A Large-scale Benchmark on Geological Fault Delineation Models: Domain Shift, Training Dynamics, Generalizability, Evaluation and Inferential Behavior
This provides a systematic benchmark for improving fault delineation in seismic interpretation, addressing domain shift challenges, but it is incremental as it builds on existing models and datasets.
The paper tackles the problem of limited generalizability of fault delineation models across diverse seismic data due to domain shifts, inconsistent evaluation, and training issues, finding that fine-tuning can cause catastrophic forgetting, larger models like Segformer are more robust, and domain adaptation outperforms fine-tuning for large shifts but underperforms for similar domains.
Machine learning has taken a critical role in seismic interpretation workflows, especially in fault delineation tasks. However, despite the recent proliferation of pretrained models and synthetic datasets, the field still lacks a systematic understanding of the generalizability limits of these models across seismic data representing diverse geologic, acquisition and processing settings. Distributional shifts between data sources, limitations in fine-tuning strategies and labeled data accessibility, and inconsistent evaluation protocols all remain major roadblocks to deploying reliable models in real-world exploration. In this paper, we present the first large-scale benchmarking study explicitly designed to provide guidelines for domain shift strategies in seismic interpretation.

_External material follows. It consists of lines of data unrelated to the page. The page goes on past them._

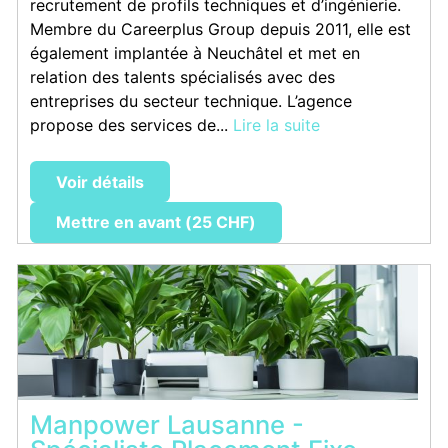
recrutement de profils techniques et d’ingénierie.
Membre du Careerplus Group depuis 2011, elle est
également implantée à Neuchâtel et met en
relation des talents spécialisés avec des
entreprises du secteur technique. L’agence
propose des services de...
Lire la suite
Voir détails
Mettre en avant (25 CHF)
Manpower Lausanne -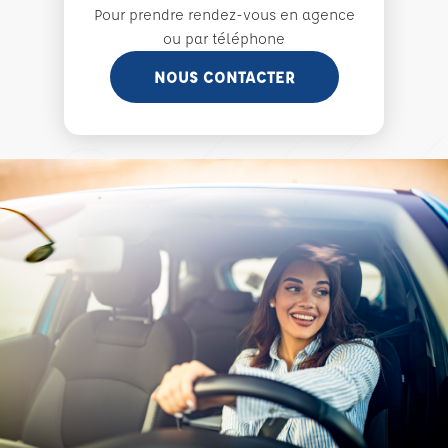
Pour prendre rendez-vous en agence
ou par téléphone
NOUS CONTACTER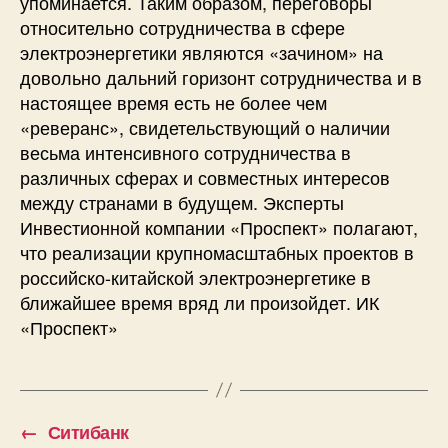
упоминается. Таким образом, переговоры
относительно сотрудничества в сфере
электроэнергетики являются «зачином» на
довольно дальний горизонт сотрудничества и в
настоящее время есть не более чем
«реверанс», свидетельствующий о наличии
весьма интенсивного сотрудничества в
различных сферах и совместных интересов
между странами в будущем. Эксперты
Инвестионной компании «Проспект» полагают,
что реализации крупномасштабных проектов в
российско-китайской электроэнергетике в
ближайшее время вряд ли произойдет. ИК
«Проспект»
←
Ситибанк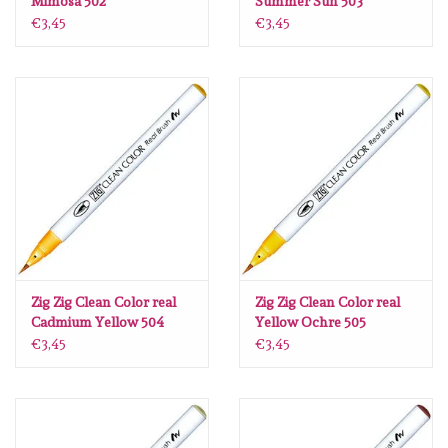
Mimosa 502
Summer Sun 503
€3,45
€3,45
Zig Zig Clean Color real
Zig Zig Clean Color real
Cadmium Yellow 504
Yellow Ochre 505
€3,45
€3,45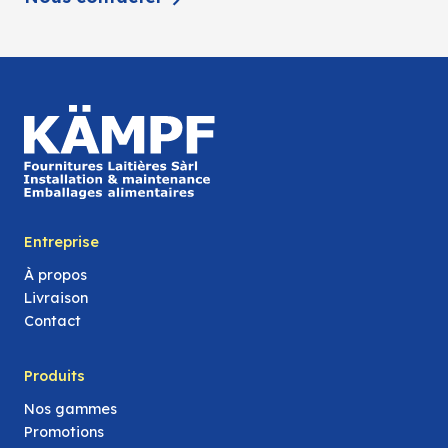
Entreprise
À propos
Livraison
Contact
Produits
Nos gammes
Promotions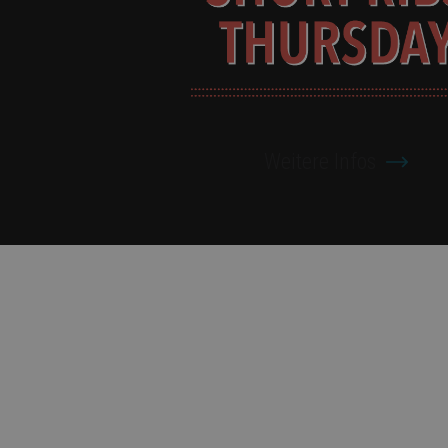
Weitere Infos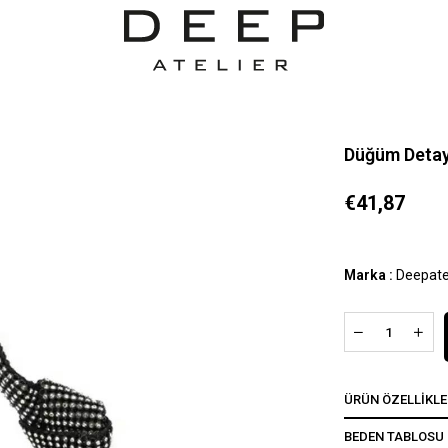
Düğüm Detayl
€41,87
Marka
:
Deepate
ÜRÜN ÖZELLIKLE
BEDEN TABLOSU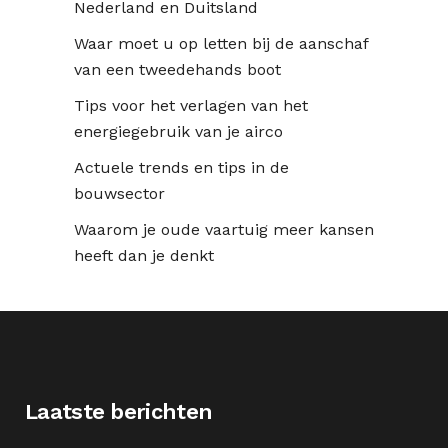
Nederland en Duitsland
Waar moet u op letten bij de aanschaf
van een tweedehands boot
Tips voor het verlagen van het
energiegebruik van je airco
Actuele trends en tips in de
bouwsector
Waarom je oude vaartuig meer kansen
heeft dan je denkt
Laatste berichten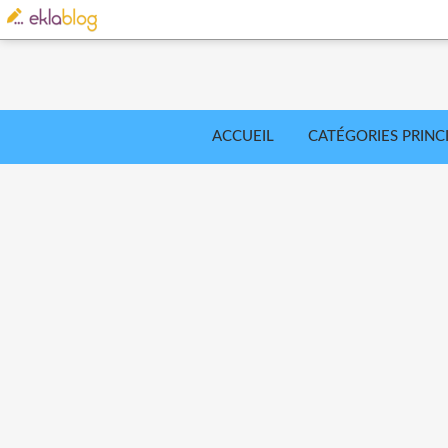
ACCUEIL
CATÉGORIES PRINC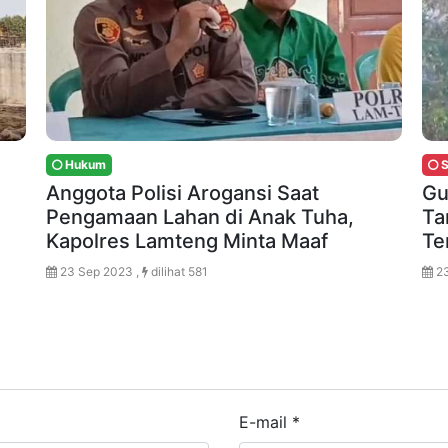
Hukum
S
Anggota Polisi Arogansi Saat
Gu
Pengamaan Lahan di Anak Tuha,
Ta
Kapolres Lamteng Minta Maaf
Te
23 Sep 2023 ,
dilihat 581
23
E-mail
*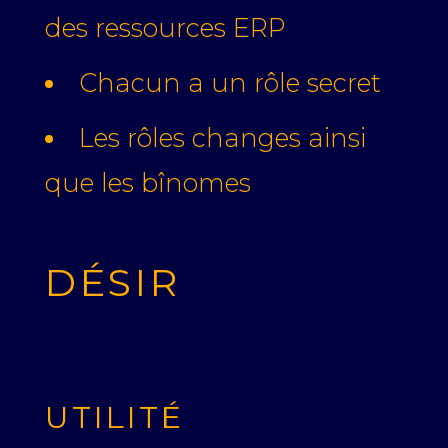
des ressources ERP
Chacun a un rôle secret
Les rôles changes ainsi
que les bînomes
DÉSIR
UTILITÉ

Our benchmark spans over 200 combinations of model architectures, datasets and training strategies, across three datasets (synthetic and real) including FaultSeg3D, CRACKS, and Thebe. We systematically assess pretraining, fine-tuning, and joint training under varying domain shifts. Our analysis shows that common fine-tuning practices can lead to catastrophic forgetting, especially when source and target datasets are disjoint, and that larger models such as Segformer are more robust than smaller architectures. We also find that domain adaptation methods outperform fine-tuning when shifts are large, yet underperform when domains are similar. Finally, we complement segmentation metrics with a novel analysis based on fault characteristic descriptors, revealing how models absorb structural biases from training datasets. Overall, we establish a robust experimental baseline that provides insights into tradeoffs in current fault delineation workflows and highlights directions for building more generalizable and interpretable models.